Dynamic scenarios leading to multistability in the form of continuous families of stable solutions are studied for a system of autonomous differential equations. The approach is based on determining the cosymmetries of the problem, calculating stationary solutions, and numerically-analytically studying their stability. The analysis is carried out for equations of the Lotka –Volterra type, describing the interaction of two predators feeding on two related prey species. For a system of ordinary differential equations of the 4th order with 11 real parameters, a numerical-analytical study of possible interaction scenarios was carried out. Relationships are found analytically between the control parameters under which the cosymmetry linear in the variables of the problem is realized and families of stationary solutions (equilibria) arise. The case of multicosymmetry is established and explicit formulas for a two-parameter family of equilibria are presented.
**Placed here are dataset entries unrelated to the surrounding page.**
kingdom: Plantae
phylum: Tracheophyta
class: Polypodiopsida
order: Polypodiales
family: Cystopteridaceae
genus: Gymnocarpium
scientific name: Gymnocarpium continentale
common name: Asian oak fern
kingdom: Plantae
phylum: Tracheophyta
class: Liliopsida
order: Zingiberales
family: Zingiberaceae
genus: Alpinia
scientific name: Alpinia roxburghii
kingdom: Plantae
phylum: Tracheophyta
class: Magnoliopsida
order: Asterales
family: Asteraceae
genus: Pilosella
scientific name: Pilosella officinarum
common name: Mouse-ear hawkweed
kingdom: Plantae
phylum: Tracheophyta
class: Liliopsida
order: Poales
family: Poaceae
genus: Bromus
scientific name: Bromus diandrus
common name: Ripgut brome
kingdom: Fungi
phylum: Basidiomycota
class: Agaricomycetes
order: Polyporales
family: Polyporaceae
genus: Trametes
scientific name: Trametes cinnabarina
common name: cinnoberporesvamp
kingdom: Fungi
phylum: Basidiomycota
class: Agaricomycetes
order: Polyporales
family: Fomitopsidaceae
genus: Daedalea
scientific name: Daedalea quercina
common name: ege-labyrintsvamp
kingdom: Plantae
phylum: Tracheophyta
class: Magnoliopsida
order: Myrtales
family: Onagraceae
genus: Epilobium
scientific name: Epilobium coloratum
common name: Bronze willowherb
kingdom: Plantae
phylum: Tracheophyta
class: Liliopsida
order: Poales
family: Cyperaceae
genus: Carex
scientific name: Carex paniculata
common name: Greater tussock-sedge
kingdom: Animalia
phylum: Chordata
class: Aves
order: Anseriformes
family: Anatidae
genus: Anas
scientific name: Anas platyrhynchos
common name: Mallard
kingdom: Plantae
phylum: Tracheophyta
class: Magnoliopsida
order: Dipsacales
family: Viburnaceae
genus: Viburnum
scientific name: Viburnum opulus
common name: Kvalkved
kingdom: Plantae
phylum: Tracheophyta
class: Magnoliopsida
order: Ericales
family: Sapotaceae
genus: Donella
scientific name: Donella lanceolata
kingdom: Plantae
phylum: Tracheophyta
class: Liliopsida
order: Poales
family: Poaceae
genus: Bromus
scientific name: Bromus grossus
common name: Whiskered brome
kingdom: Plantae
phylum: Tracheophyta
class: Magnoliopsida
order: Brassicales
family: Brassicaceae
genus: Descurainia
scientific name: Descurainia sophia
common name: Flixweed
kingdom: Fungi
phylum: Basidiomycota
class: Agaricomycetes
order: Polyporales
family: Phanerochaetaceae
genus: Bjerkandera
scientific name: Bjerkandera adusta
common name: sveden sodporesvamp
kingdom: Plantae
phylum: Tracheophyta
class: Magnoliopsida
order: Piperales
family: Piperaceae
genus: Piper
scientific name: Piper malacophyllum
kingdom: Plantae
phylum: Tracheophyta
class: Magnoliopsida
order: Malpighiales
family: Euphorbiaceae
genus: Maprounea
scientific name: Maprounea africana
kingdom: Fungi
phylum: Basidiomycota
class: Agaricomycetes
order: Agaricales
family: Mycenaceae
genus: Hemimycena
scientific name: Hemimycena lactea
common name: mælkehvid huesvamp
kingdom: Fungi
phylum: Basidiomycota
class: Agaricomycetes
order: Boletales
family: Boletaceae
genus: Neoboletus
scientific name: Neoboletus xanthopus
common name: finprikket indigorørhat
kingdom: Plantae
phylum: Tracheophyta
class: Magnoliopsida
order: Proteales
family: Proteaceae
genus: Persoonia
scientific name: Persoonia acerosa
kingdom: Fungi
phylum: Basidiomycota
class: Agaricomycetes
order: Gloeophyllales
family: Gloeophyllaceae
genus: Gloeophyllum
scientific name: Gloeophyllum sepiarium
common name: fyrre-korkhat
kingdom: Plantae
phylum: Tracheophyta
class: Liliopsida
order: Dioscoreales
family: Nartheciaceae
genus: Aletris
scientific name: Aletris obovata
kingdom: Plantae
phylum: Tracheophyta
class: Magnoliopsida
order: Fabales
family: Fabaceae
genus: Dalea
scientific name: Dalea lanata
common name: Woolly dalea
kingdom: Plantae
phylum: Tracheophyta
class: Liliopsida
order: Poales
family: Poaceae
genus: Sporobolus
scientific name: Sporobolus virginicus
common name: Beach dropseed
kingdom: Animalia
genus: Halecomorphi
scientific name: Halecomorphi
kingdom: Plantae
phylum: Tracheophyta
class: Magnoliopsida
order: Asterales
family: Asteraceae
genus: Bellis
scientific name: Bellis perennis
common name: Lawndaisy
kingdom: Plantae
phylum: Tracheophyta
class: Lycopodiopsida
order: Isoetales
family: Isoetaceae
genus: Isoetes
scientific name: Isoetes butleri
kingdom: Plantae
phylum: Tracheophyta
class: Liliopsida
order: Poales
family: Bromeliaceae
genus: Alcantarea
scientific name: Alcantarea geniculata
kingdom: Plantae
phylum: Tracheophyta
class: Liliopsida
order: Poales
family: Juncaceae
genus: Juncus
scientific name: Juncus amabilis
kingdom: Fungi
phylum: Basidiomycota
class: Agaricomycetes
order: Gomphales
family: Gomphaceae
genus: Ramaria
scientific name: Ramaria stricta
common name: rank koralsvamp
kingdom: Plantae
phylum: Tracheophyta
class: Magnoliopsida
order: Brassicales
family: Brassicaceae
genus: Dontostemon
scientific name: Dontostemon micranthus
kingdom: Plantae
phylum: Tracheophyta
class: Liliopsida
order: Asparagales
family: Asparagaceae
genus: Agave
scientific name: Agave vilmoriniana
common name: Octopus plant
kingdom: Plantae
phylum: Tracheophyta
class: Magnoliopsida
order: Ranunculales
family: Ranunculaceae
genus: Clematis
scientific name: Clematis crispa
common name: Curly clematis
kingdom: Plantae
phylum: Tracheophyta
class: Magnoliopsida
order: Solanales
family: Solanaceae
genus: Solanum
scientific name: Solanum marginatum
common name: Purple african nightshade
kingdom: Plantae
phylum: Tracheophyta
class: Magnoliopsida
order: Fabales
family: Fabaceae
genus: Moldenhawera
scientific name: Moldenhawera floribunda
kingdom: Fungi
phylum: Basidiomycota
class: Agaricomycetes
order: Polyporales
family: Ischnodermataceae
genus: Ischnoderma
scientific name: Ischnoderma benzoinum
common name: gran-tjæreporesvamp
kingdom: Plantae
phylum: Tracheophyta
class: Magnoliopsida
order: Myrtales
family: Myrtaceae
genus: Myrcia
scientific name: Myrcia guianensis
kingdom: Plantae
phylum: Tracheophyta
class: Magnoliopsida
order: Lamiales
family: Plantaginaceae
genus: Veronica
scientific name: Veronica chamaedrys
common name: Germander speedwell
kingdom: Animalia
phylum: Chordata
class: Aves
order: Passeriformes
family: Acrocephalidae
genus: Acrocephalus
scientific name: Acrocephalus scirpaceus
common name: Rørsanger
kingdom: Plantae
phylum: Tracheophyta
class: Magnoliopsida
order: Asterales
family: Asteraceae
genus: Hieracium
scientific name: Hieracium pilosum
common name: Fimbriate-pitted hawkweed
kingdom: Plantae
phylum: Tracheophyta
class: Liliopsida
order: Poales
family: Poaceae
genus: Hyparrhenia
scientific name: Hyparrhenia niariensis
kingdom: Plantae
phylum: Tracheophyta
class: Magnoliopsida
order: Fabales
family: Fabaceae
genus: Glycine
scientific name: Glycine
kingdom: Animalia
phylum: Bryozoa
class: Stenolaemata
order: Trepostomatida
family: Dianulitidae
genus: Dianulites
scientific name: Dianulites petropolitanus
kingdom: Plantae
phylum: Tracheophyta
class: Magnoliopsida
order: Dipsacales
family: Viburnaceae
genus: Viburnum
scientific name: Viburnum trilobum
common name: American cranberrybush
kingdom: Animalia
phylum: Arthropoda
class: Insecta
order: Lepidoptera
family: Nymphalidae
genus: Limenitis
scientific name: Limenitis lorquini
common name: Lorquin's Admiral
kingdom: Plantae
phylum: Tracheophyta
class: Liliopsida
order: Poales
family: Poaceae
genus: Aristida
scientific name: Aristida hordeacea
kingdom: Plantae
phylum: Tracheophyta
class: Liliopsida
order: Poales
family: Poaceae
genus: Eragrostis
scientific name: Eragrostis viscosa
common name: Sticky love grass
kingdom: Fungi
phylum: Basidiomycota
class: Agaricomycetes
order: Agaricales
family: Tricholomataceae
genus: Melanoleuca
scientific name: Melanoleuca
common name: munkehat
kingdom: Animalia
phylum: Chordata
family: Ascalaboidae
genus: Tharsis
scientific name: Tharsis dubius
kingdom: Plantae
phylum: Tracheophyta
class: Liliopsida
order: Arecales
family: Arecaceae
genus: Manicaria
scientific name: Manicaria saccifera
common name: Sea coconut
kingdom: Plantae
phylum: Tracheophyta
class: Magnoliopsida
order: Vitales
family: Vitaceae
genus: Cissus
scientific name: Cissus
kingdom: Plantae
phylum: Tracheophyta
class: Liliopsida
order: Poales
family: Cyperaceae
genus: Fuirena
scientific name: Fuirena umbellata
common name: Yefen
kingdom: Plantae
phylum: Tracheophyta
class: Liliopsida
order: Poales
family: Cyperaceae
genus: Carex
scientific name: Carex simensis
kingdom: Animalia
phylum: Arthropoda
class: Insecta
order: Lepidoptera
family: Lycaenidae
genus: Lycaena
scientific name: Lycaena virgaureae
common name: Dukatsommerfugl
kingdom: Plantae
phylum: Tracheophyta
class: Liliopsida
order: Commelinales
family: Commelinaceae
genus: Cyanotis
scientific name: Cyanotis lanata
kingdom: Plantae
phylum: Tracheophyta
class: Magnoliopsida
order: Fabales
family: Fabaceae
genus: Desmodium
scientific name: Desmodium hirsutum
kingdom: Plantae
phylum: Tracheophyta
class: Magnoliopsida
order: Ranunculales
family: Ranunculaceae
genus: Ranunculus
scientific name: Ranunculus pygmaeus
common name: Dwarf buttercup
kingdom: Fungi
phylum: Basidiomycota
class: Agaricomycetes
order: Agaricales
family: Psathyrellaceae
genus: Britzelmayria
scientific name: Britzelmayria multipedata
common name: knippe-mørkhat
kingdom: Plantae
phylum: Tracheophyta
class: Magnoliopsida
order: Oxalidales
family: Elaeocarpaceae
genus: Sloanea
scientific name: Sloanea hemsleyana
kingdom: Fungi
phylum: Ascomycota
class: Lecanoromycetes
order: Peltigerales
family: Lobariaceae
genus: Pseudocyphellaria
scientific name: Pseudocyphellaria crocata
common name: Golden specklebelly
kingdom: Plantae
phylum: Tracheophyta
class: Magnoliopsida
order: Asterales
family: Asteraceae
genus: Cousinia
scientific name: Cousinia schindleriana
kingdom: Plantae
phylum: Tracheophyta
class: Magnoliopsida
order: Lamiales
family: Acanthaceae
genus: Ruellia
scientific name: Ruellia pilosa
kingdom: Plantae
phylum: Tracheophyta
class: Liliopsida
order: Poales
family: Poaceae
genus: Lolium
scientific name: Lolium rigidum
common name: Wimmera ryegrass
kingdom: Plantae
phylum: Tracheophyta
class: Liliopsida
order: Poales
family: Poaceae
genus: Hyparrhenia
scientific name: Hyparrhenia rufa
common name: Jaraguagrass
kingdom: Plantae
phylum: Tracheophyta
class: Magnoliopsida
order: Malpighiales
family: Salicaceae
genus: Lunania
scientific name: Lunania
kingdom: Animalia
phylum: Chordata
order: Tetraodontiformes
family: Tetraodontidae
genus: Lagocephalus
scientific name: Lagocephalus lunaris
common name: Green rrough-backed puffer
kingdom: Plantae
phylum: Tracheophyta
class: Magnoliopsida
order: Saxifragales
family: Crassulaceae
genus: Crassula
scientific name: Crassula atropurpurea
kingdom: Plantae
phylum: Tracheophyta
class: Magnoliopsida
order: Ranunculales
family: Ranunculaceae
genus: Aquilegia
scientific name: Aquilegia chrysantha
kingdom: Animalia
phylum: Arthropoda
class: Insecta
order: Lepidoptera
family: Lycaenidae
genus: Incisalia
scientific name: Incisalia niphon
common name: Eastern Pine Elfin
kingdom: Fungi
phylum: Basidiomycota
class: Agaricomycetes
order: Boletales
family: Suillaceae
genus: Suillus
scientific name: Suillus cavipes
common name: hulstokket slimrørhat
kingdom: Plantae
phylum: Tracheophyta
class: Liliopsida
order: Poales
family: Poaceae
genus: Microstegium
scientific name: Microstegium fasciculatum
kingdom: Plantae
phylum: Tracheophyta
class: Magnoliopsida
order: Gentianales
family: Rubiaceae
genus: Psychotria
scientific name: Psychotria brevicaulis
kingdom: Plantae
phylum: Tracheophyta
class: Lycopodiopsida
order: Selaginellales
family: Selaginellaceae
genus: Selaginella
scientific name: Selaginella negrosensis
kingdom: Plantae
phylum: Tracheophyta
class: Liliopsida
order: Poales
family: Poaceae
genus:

The analysis of the stability of these solutions made it possible to reveal the division of the family into regions of stable and unstable equilibria. In a computational experiment, the limit cycles branching off from unstable stationary solutions are determined and their multipliers corresponding to multistability are calculated. Examples of the coexistence of families of stable stationary and non-stationary solutions are presented. The analysis is carried out for the growth functions of logistic and “hyperbolic” types. Depending on the parameters, scenarios can be obtained when only stationary solutions (coexistence of prey without predators and mixed combinations), as well as families of limit cycles, are realized in the phase space. The multistability scenarios considered in the work allow one to analyze the situations that arise in the presence of several related species in the range. These results are the basis for subsequent analysis when the parameters deviate from cosymmetric relationships.